After being arrested in July for carrying a satellite phone without permission from authorities while on vacation, a senior executive of Saudi Aramco spent nearly a week in custody in Uttarakhand. He was released after paying a Rs 1,000 fine.

According to Fergus MacLeod, Saudi Aramco’s head of investor relations, he was arrested on July 12 at his hotel in the Valley of Flowers National Park. The 62-year-old man was imprisoned in Chamoli until July 18.

Authorities detained the British executive after obtaining the coordinates of the phone, which MacLeod claims he turned on and off at his hotel but did not use while on vacation with friends, some of whom were Saudi Aramco colleagues.

A part of Chamoli district is located along the Line of Actual Control with China.

Without government permission, foreign nationals are not permitted to own or operate satellite phones in India. Satellite phones, which receive signals from satellites rather than terrestrial towers like cellphones, were used by terrorists during the 2008 Mumbai attacks, prompting the bans.

MacLeod, who has led investor relations at Saudi Aramco since 2017, told the Financial Times that he was unaware of the ban and had passed through two Indian airports while openly carrying the phone without being stopped by security.

Narendra Singh Rawat, a Chamoli police officer, confirmed MacLeod’s arrest. Rawat stated that the executive had carried the phone “by mistake.”

MacLeod stated that he purchased the device legally in the UK in 2017 for personal use and carried it with him while travelling in the Saudi desert in case of an emergency in remote areas with poor mobile phone signal.

“It was a frightening place and a highly traumatic experience, where I was in a communal cell with long-term prisoners who had committed very serious crimes,” said MacLeod.

MacLeod, who complied with authorities, claimed that his friends secured his release from jail by posting bail on his behalf. He couldn’t leave the nation, though, until after a court hearing on July 27, when he pleaded guilty and paid a Rs 1,000 ($12) fine.

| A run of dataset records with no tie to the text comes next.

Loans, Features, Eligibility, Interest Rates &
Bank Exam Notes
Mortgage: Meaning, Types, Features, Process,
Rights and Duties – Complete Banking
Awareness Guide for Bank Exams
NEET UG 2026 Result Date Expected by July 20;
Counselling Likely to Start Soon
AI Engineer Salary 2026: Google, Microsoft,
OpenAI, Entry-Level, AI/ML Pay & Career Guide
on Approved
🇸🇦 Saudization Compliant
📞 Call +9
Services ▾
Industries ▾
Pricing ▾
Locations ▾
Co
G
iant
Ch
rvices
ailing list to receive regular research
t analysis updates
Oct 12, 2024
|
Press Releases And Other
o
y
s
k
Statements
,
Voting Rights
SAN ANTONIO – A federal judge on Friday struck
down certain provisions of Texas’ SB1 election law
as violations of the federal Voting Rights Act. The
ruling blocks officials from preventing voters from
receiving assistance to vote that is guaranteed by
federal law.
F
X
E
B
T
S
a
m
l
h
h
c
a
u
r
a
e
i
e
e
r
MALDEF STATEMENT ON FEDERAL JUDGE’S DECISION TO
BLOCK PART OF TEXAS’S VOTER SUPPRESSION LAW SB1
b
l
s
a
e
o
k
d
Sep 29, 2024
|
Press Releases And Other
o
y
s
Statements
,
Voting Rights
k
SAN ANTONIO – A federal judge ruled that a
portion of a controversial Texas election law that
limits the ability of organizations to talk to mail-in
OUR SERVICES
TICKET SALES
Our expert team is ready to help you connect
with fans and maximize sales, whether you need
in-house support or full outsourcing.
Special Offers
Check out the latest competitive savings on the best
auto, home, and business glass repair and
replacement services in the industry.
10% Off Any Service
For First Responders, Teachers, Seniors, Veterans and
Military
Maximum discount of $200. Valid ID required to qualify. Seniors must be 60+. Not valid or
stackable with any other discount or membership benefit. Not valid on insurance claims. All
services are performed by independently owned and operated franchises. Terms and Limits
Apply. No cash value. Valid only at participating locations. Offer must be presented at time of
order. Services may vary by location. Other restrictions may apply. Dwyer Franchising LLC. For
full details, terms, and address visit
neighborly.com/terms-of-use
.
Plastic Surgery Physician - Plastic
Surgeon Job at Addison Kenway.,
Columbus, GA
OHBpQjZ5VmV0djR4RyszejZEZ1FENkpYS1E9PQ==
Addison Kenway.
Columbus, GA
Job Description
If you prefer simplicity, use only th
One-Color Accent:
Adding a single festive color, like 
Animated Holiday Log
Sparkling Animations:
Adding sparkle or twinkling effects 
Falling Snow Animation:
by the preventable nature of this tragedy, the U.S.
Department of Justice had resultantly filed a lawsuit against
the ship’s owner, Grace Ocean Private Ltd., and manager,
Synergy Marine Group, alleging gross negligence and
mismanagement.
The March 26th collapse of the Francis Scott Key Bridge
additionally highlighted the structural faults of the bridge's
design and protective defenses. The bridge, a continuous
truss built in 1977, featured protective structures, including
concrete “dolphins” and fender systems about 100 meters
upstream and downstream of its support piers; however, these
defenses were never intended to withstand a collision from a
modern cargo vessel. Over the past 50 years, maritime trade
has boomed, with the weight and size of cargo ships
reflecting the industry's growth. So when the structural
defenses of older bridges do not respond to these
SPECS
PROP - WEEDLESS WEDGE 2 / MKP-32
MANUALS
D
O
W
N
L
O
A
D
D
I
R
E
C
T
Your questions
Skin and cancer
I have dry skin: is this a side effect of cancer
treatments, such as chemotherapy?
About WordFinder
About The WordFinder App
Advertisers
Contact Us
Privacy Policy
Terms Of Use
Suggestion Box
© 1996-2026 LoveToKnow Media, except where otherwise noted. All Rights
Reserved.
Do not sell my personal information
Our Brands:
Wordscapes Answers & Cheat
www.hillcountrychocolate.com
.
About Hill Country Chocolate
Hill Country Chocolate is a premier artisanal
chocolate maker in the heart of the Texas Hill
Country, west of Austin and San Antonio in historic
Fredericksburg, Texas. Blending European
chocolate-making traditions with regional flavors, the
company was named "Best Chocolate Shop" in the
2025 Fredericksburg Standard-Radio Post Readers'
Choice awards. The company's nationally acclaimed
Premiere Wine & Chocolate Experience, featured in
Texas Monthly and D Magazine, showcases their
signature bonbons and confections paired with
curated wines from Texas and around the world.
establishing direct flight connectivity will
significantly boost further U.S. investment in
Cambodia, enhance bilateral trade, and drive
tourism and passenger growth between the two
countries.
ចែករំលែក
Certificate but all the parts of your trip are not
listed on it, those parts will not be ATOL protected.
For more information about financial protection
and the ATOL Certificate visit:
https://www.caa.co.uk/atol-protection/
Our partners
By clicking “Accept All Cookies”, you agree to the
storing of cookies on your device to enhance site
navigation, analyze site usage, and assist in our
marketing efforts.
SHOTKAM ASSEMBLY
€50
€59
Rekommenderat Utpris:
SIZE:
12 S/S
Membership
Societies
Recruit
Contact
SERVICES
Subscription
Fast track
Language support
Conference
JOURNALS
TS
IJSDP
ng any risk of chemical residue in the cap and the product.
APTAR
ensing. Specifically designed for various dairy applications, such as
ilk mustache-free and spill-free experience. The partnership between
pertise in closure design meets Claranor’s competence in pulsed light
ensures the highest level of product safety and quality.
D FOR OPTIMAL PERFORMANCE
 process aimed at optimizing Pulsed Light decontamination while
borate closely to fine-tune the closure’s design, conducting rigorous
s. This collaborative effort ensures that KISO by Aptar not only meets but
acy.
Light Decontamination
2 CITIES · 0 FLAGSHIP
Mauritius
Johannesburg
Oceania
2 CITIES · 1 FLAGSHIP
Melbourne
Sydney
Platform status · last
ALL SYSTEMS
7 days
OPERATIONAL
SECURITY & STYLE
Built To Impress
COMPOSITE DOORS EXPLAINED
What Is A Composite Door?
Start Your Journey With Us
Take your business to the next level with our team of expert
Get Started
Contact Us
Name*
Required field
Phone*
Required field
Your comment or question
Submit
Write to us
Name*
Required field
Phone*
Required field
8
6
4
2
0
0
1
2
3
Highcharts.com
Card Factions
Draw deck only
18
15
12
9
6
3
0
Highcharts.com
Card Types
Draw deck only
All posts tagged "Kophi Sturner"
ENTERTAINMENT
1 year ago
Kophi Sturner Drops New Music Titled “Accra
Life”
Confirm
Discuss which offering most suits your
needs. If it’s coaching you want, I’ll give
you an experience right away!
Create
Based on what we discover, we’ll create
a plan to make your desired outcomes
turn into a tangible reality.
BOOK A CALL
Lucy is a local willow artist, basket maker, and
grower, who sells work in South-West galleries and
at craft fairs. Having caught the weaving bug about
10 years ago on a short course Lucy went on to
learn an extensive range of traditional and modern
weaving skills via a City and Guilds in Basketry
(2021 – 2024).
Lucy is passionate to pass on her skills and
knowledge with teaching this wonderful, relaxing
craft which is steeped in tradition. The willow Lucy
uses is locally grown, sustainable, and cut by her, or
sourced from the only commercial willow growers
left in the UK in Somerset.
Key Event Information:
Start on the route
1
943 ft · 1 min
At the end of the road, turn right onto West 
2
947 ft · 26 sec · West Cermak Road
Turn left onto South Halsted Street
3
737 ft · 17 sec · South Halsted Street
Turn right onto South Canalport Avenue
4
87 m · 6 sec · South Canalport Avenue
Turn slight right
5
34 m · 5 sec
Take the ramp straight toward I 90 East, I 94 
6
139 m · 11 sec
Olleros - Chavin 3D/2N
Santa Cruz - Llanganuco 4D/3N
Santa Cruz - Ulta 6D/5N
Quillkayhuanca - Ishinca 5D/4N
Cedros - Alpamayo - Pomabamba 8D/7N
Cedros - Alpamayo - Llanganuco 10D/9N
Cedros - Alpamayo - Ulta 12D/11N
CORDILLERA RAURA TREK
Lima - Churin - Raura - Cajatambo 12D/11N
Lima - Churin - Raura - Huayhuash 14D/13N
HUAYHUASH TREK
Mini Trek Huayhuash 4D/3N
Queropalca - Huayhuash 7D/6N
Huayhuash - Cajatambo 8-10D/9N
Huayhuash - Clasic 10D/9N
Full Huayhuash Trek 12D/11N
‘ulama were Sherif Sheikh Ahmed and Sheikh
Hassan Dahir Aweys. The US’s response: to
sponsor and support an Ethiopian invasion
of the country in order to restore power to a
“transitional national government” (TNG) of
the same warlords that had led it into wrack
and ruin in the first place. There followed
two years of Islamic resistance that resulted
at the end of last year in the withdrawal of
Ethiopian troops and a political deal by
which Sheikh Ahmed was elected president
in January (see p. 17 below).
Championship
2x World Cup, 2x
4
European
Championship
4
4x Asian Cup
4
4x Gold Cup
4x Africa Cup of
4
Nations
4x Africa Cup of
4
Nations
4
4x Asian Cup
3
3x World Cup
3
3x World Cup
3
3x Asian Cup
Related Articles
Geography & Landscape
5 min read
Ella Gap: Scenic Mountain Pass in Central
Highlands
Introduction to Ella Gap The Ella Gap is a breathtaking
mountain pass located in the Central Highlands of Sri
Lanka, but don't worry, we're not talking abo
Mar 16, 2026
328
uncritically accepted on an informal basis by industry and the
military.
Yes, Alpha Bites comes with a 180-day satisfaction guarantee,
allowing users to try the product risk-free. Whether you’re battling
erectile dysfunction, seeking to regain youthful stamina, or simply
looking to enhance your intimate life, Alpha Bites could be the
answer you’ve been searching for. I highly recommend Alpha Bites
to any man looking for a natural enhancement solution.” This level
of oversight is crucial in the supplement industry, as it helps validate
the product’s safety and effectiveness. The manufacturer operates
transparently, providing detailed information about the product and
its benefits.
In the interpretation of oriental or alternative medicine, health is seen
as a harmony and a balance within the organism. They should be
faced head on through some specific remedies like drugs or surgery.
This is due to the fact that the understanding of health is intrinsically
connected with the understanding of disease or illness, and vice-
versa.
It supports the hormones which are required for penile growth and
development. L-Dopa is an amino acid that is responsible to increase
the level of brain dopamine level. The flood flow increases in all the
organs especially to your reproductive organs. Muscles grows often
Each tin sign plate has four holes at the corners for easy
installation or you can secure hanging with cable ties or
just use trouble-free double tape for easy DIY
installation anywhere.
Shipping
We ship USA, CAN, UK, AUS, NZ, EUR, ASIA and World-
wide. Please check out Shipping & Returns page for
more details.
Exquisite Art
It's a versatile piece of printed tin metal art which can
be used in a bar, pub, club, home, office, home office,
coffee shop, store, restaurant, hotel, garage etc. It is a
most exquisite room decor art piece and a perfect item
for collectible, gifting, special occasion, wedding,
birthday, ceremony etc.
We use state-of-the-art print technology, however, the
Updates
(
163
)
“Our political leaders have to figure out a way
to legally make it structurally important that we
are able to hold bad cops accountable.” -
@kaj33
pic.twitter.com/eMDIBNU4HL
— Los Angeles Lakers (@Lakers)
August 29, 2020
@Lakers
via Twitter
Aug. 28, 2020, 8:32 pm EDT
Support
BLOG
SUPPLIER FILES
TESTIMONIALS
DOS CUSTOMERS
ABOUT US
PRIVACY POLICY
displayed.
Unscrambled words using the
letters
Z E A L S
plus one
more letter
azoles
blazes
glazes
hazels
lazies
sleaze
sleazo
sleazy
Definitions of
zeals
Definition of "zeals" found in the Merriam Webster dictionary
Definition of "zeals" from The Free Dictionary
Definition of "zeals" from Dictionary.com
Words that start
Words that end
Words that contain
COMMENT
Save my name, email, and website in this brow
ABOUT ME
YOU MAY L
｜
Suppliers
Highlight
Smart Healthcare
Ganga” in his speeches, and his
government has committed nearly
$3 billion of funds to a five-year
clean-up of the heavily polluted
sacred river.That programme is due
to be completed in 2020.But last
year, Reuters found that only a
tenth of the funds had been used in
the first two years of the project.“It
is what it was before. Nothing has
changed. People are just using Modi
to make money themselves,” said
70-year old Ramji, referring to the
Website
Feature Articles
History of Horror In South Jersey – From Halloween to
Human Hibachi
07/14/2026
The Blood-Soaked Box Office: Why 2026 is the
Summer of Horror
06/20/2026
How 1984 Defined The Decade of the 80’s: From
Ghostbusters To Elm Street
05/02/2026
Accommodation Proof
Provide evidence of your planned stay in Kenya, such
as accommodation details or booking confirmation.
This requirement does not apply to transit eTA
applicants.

This comes at a time when Saudi Arabia seeks to strengthen ties with India, which is becoming an increasingly important buyer of Saudi crude oil as the country’s middle class expands. MacLeod, who previously worked as the head of investor relations at BP and as an oil analyst at Deutsche Bank, was hired by Saudi Aramco to help professionalise its operations and management structures ahead of its historic IPO in 2019.